Consider switching to a trusted secure password manager:
  • LastPass- Free/Paid plans (my recommendation) + additional LastPass Authenticator app.
  • Bitwarden - FOSS, Free/Paid plans
  • 1Password - Recommended by experts, Paid only
They are relatively easy to set-up:
  1. Sign up with email address**
  2. Create a Master Password that only you know - you will need this to access your vault
  3. Enable 2nd Factor Authentication which should be a standard across all your web account
  4. Store any password credentials and notes
  5. Options to configure each with Allow/Disable auto-login, auto-fill, auto-change passwords
  6. Paid plans usually include Dark web monitoring, sharing and more users
  7. Advanced configurations to limit access to your vault (database), this may include restricting regions/countries, TOR, Mobile devices, managing trusted devices etc.
** Make sure the email address you are using also has 2nd Factor Authentication enabled, otherwise don't bother.
 

valvaris

Level 4
Verified
UUUhhhhhh a Word.docx or Excel.xlsx as Password Safe - I do not blame the user - I have seen Administrators saving Password in .txt files. So that is insecure... At least its in MSOffice and it depends how you secure the Document it can be encrypted or not. But did you know that MSOffice Docs have backdoors? That is the reason why Businesses use them coz ppl forget. :D

Here are a few light methods -> Forgot Word Document Password? Here Are Free Ways to Recover Word Password

In the Company I worked for we had those cases come in 2-6 Times a Quarter of the year. Those tools are expensive but work flawless just imagine a real pro in the dark web. He has those tools to, or even better... ;) [All Office Documents - Word / Excel and Co.]
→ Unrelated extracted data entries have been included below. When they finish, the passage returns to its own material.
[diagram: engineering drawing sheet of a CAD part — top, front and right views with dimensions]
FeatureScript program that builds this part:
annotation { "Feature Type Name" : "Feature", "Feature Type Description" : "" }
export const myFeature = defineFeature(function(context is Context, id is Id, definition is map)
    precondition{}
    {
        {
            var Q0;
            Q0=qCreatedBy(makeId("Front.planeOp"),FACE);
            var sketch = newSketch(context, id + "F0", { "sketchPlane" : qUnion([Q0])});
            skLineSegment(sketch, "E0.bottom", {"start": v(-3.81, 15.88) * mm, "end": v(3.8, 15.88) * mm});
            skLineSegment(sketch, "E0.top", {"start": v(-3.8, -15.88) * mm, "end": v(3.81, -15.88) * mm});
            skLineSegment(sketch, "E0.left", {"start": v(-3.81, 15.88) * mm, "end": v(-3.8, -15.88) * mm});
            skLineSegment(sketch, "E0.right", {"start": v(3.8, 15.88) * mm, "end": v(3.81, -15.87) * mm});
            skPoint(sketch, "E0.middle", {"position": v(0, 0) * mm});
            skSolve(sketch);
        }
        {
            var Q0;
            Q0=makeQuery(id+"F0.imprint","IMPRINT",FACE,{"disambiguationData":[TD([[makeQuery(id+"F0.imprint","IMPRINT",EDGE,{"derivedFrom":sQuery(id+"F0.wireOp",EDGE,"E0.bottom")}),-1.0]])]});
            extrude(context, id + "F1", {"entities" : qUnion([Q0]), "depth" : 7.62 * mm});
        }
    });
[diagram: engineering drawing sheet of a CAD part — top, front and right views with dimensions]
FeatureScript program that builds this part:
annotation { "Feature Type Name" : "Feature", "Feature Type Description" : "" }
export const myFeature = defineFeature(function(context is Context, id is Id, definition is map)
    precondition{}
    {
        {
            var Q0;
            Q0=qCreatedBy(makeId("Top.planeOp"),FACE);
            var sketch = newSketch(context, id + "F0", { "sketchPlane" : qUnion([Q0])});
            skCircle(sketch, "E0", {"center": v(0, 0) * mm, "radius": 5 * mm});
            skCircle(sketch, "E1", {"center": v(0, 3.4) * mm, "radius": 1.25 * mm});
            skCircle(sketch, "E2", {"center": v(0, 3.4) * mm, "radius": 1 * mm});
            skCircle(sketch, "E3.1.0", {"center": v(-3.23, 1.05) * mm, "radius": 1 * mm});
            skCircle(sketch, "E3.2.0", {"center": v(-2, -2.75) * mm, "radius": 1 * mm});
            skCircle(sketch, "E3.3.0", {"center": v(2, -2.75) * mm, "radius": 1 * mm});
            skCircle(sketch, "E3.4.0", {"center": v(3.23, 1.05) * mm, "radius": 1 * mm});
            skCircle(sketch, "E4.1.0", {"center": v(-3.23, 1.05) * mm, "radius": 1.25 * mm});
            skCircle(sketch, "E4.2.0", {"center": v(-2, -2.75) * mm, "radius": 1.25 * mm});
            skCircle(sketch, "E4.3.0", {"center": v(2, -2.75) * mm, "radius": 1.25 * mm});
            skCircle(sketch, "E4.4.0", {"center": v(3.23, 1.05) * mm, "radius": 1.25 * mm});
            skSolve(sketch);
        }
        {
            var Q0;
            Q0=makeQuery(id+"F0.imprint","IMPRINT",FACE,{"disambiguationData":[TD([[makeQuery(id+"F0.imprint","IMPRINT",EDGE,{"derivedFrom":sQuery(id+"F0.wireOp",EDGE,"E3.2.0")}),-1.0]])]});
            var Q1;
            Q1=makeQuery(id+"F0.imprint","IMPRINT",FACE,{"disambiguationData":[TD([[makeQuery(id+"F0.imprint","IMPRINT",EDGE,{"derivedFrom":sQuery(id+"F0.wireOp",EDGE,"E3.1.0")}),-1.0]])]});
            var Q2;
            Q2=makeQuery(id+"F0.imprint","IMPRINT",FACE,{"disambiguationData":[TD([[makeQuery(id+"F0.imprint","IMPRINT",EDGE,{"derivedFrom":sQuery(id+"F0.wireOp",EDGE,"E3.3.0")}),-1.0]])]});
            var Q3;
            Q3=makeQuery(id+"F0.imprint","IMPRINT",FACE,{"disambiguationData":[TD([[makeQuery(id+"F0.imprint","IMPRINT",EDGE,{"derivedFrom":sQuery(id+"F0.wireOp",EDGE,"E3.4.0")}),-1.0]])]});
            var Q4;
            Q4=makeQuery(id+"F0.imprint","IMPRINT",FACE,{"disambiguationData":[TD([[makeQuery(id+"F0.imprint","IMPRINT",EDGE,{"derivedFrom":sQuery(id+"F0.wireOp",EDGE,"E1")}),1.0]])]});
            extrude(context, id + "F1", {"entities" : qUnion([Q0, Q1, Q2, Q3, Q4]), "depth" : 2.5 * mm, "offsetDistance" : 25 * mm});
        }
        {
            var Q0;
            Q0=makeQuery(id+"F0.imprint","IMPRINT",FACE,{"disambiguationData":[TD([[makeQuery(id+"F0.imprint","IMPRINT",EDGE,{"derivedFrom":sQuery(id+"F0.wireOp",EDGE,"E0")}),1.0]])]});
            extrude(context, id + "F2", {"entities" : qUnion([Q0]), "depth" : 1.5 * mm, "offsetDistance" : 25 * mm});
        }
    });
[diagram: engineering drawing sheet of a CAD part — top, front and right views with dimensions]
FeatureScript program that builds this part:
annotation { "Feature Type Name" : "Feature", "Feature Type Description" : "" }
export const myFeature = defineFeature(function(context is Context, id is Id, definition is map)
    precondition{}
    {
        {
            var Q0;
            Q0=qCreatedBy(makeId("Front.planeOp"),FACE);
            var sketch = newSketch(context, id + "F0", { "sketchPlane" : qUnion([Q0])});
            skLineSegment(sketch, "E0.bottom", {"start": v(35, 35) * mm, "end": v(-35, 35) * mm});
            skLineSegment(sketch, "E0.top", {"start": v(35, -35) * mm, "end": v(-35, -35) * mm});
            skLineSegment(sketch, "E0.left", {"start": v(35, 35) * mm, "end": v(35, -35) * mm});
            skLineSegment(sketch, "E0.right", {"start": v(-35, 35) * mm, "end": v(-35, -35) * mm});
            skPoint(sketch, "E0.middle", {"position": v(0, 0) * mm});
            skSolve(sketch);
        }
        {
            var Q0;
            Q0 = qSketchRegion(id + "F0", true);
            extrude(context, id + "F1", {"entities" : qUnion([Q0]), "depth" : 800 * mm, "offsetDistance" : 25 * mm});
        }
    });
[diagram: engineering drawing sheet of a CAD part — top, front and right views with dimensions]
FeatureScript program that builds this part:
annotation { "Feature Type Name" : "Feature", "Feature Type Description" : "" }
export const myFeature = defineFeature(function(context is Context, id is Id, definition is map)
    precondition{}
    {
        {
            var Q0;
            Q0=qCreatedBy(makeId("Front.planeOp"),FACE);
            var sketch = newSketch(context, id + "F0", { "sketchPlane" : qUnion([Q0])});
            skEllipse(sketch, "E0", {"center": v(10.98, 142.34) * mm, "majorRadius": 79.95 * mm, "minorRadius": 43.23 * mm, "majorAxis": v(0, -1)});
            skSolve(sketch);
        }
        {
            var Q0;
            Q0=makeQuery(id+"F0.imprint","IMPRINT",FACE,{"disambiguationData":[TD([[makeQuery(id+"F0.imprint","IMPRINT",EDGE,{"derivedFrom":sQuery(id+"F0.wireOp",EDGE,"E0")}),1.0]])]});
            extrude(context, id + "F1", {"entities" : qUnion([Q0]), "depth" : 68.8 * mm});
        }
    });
Otherwise it is easy to protect yourself or even self-host a Password Manager. -> Followpost from Spawn -> Q&A - Password manager: Question is simply - why did you choose the one you are using now?

Best regards
Val.
 

pablozi

Level 26
Verified
Trusted
Currently trialing LastPass.
I was using Bitwarden Premium since last year and now I am looking for an alternative because delays in autofill sync are killing me and their support doesn't seem to recognize this as an issue and advise to log out and log back in again on my mobile in order to make it work - not very convenient approach.
First I've tried 1Password and I don't like the fact that I need to install another app in my system to get some things done.